#### Testo:

I tedeschi hanno imparato la lezione del passato? “Penso che la maggioranza abbia imparato dalla storia, ma non le élite intellettuali. August Bebel (cofondatore della socialdemocrazia) diceva che l’antisemitismo è il ‘socialismo dei cretini’: ci sono sempre state élite antisemite, nella monarchia, nella Repubblica di Weimar, lo stesso Karl Marx, e oggi sono quelle intellettuali. Purtroppo non esiste una ricetta, forse l’odio contro gli ebrei è ereditario. L’Olocausto ha preso i tedeschi alla gola, non riescono a liberarsene e il solo modo è una nuova persecuzione: l’Olocausto può scomparire solo con la prossima catastrofe antisemita nel mondo libero”.
L’antisemitismo in Germania ha una valenza aggravante a causa del passato? “E’ un’opinione diffusa ma io non credo, anzi qui ci sono state reazioni più forti che altrove, in America è molto peggio. Le reazioni in Germania sono state forti ma non cambia nulla, lo si affronta come un problema amministrativo proponendo più educazione, prevenzione, ma non serve, non si capisce che l’antisemitismo è una vera passione, forse è impossibile combatterlo con misure di contrasto ma solo con la repressione”.

#### Dati:
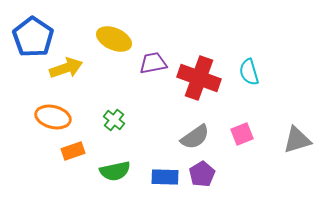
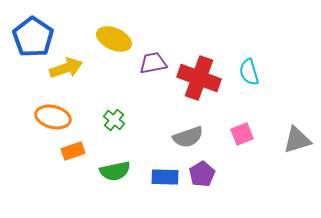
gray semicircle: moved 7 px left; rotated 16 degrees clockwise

==

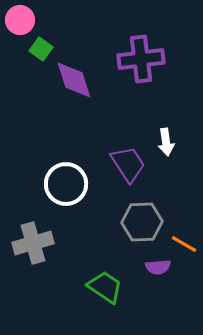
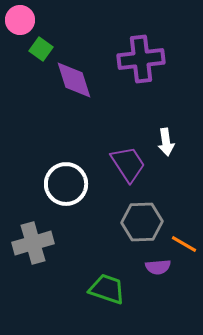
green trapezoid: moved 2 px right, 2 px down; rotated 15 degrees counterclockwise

#### Completa gli esercizi:
1 > Secondo il testo, con quale espressione August Bebel definiva l'antisemitismo?
2 > Riassumi il testo in due frasi.
3 > Elenca tutti i casi che il testo cita subito dopo le parole «ci sono sempre state élite antisemite».

#### Soluzioni degli esercizi:
1 > Lo definiva il "socialismo dei cretini".

2 > La maggioranza dei tedeschi avrebbe imparato dalla storia, ma non le élite intellettuali, e l'Olocausto potrebbe scomparire solo con una nuova catastrofe antisemita nel mondo libero. In Germania le reazioni all'antisemitismo sono state più forti che altrove, ma lo si affronta come un problema amministrativo con educazione e prevenzione, mentre si tratta di una vera passione, forse combattibile solo con la repressione.

3 >
- la monarchia
- la Repubblica di Weimar
- Karl Marx
- le élite intellettuali di oggi